Conductor of characters

Question

Consider characters of $PGL(2)$. The conductor of a local component $\pi_p$ of an automorphic representation is defined as the smallest index such that there is nontrivial fixed vector by the congruence subgroup $$K_0(p^r) = \left\{ M \in GL(2, \mathcal{O}_{F_p}) \ : \ M \equiv \left( \begin{array}{cc} \star & \star \\ & \star \end{array} \right) \mod p^r \right\}$$

In the case of a character of $GL(2)$ of the form $\chi_0 \circ \det$, where $\chi_0$ is a character on the base field $F_p$, is there a natural relation between this notion and the conductor of $\chi_0$, defined as the smallest index $r$ such that $\chi_0$ is trivial on $1 + p^r$?

Answer 1

The lower-right corner is supposed to be a $1$, not a star (unless the central character is trivial, which it isn't in your case unless $\chi_0$ is quadratic).

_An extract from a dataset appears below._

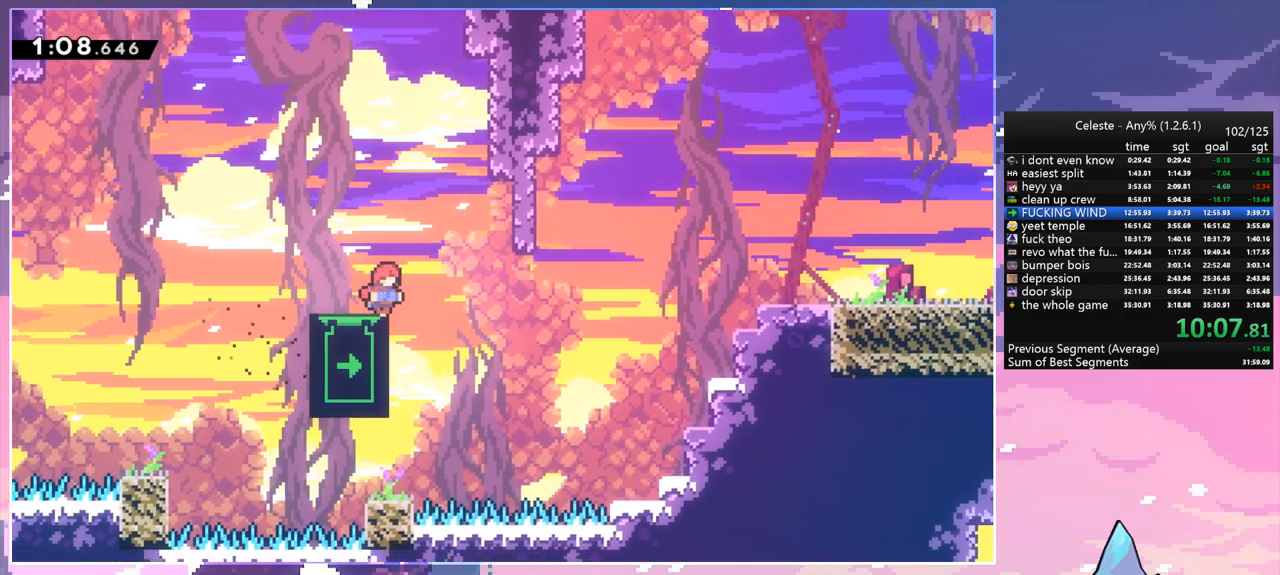
{"keys": [], "events": []}
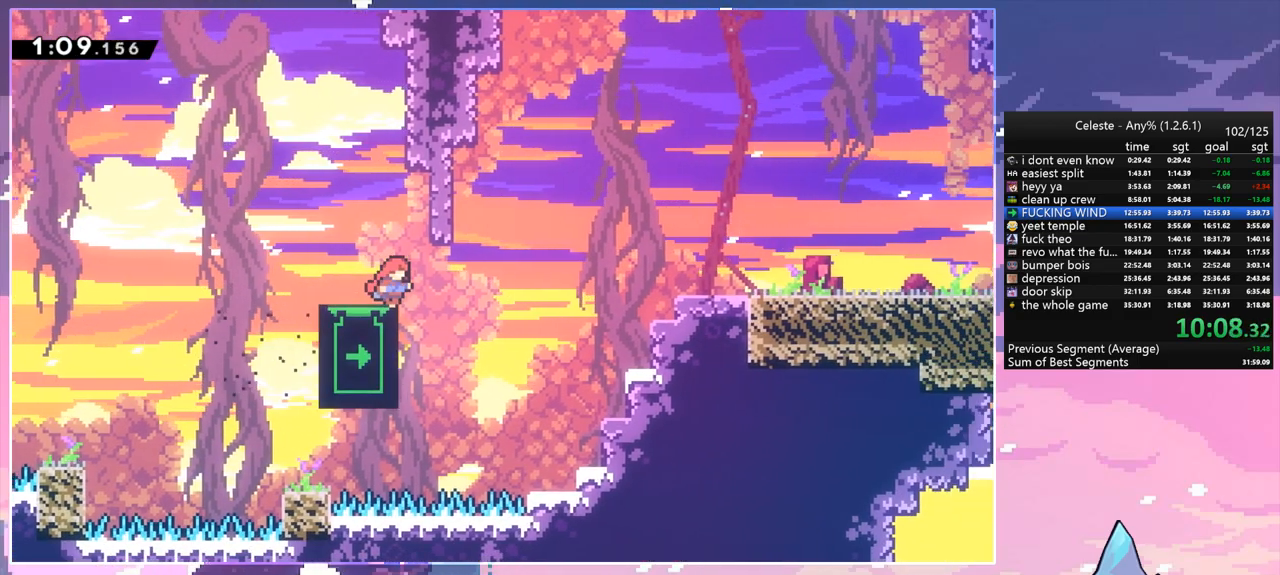
{"keys": [], "events": []}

Regardless, as LSpice notes, these representations do not have a conductor in that sense, unless the conductor of $\chi_0$ is $1$, because they are not invariant under any of these subgroups.

This is not so surprising as the theorem only says that generic representations have a conductor.

Maybe a better thing to try is to tensor your representation with the Steinberg representation, obtaining an infinitesimally equivalent representation which is generic, whose conductor is equal to $\min(c(\chi_0)^2, p)$.